Die Proteomik ist ein wesentlicher Bereich für das Verständnis biologischer Prozesse und Systeme, wobei der Proteinverdau einen entscheidenden Schritt in den Arbeitsabläufen darstellt. Traditionell wird der Proteinverdau in Lösung mit proteolytischen Enzymen wie Trypsin durchgeführt, das Peptidbindungen an Lysin- und Argininresten spezifisch hydrolysiert. Dieser Prozess erzeugt Peptide, die sich gut für die Ionisierung und Fragmentierung in Massenspektrometrie-Anwendungen eignen. Herkömmliche Verdauungsmethoden benötigen jedoch 12-24 Stunden bis zur Fertigstellung, was zu erheblichen Engpässen in proteomischen Arbeitsabläufen führt.
Ultraschall bietet eine leistungsstarke Alternative, die die Aufschlusszeiten von Stunden auf wenige Minuten drastisch verkürzt. In Kombination mit fortschrittlichen Multiproben-Sonikatoren wie dem Hielscher CupHorn, dem VialTweeter und dem 96-Well-Platten-Sonikator UIP400MTP ermöglicht die Ultraschalltechnik eine beschleunigte Proteomik mit hohem Durchsatz.

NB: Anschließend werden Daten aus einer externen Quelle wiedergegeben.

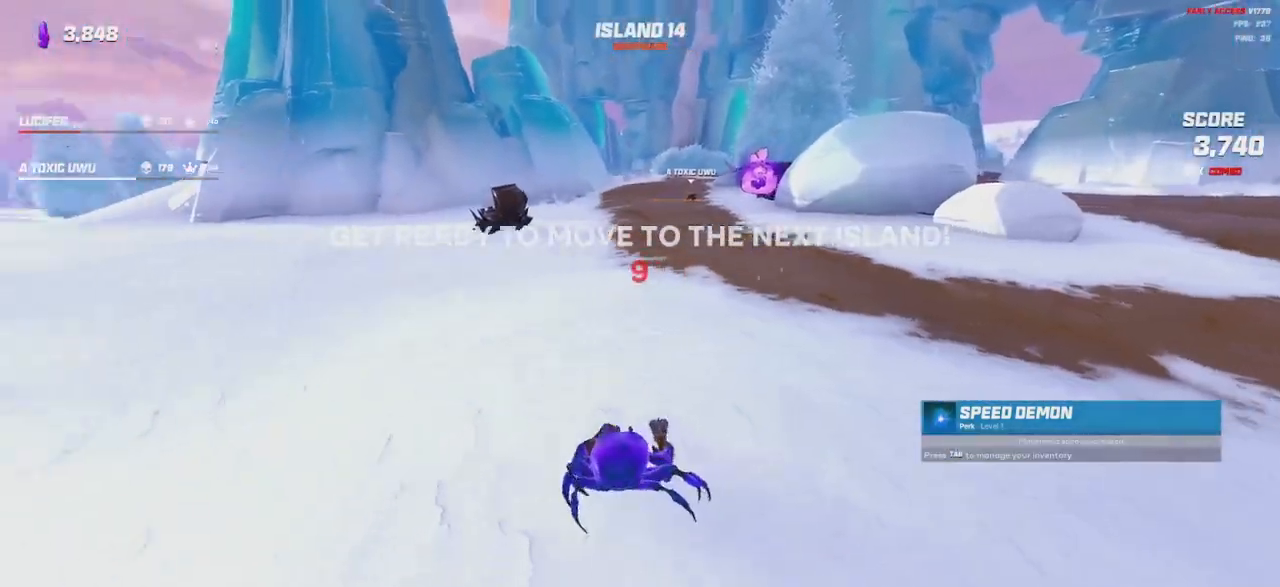
Gameplay with keyboard and mouse; each line is a JSON object with the keys and mouse buttons held at the frame after it. "events" lists presses ("down") and releases ("up") of "a", "ctrl", "d", "e", "q", "s", "shift", "space", "w", "mouse_left", "mouse_wheel", "mouse_right", "mouse_mb4" and "mouse_mb5" between this image and that frame as [ms after this image, input, new state], when the widget could be followed in between. "mouse_left", "mouse_wheel", "mouse_right", "mouse_mb4", "mouse_mb5" = the "left", "wheel", "right", "mb4", "mb5" buttons of the "mouse" list. No other keys are recorded. "wheel" means that the mouse wheel is clicked or scrolled. Mouse movement is not recorded.
{"keys": [], "mouse": [], "events": []}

Diese Technologien rationalisieren Arbeitsabläufe, reduzieren die Probenvorbereitungszeit und erhöhen die Effizienz, ohne die Reproduzierbarkeit oder Datenqualität zu beeinträchtigen.

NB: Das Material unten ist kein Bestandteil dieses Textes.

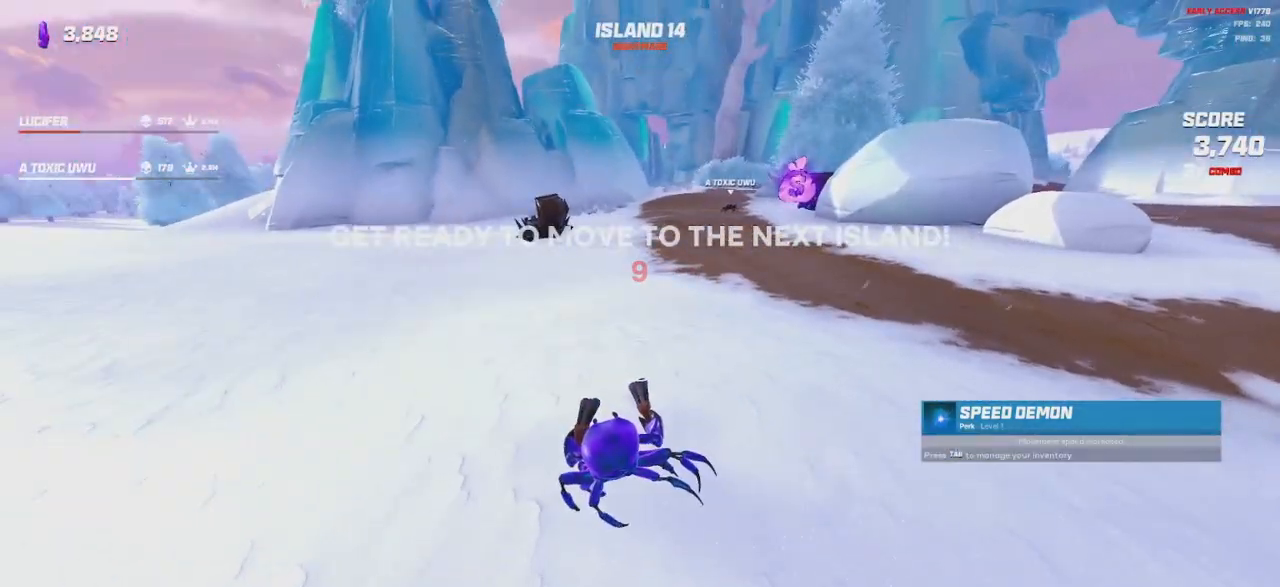
{"keys": [], "mouse": [], "events": []}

Die Rolle der Ultraschallenergie bei der Proteinverdauung

Bei der Ultraschallbehandlung werden fokussierte Ultraschallwellen eingesetzt, um Kavitation zu erzeugen - lokalisierte Mikrobläschen, die kollabieren und starke Scherkräfte erzeugen. Dieses Phänomen verbessert den Stoffaustausch, fördert die Vermischung von Enzymen mit Substraten und entfaltet Proteinstrukturen, wodurch Spaltstellen für proteolytische Enzyme wie Trypsin freigelegt werden.
Das Ergebnis? Eine deutliche Verkürzung der Aufschlusszeit ohne Beeinträchtigung der Effizienz oder Reproduzierbarkeit.

Ultraschall-unterstützte proteolytische Verdauung: Methodik und Ergebnisse

Protokoll für den beschleunigten Aufschluss

Beim ultraschallunterstützten Aufschluss werden proteolytische Enzyme und Ultraschallenergie kombiniert, um die Arbeitsabläufe zu beschleunigen. Bei Verwendung des Hielscher UP200St-CupHorns (200 W, 26 kHz) läuft der Verdauungsprozess beispielsweise wie folgt ab:

1. Reduktion: Proteinproben (0,5 mg/mL, 20 µL) werden mit DTT (2 µL, 110 mM) in Ammoniumbicarbonatpuffer (12,5 mM) behandelt. Die Sonikation erfolgt bei 50 % Amplitude für 5 Minuten.
2. Alkylierung: Nach Zugabe von IAA (2 µL, 400 mM) wird die Beschallung unter den gleichen Bedingungen wiederholt.
3. Verdauung: Die Proben werden verdünnt und mit immobilisierten Trypsin-Nanopartikeln inkubiert. Eine abschließende Beschallung (5 Minuten) schließt den Verdau ab. Die Peptide werden getrennt, getrocknet und für die MS-Analyse gelagert.

Diese Ultraschallmethode verkürzt die gesamte Vorbereitungszeit von 12 Stunden auf weniger als 30 Minuten. Trotz des beschleunigten Prozesses bleiben die Peptidausbeute und -qualität gleich wie bei den herkömmlichen Übernacht-Methoden.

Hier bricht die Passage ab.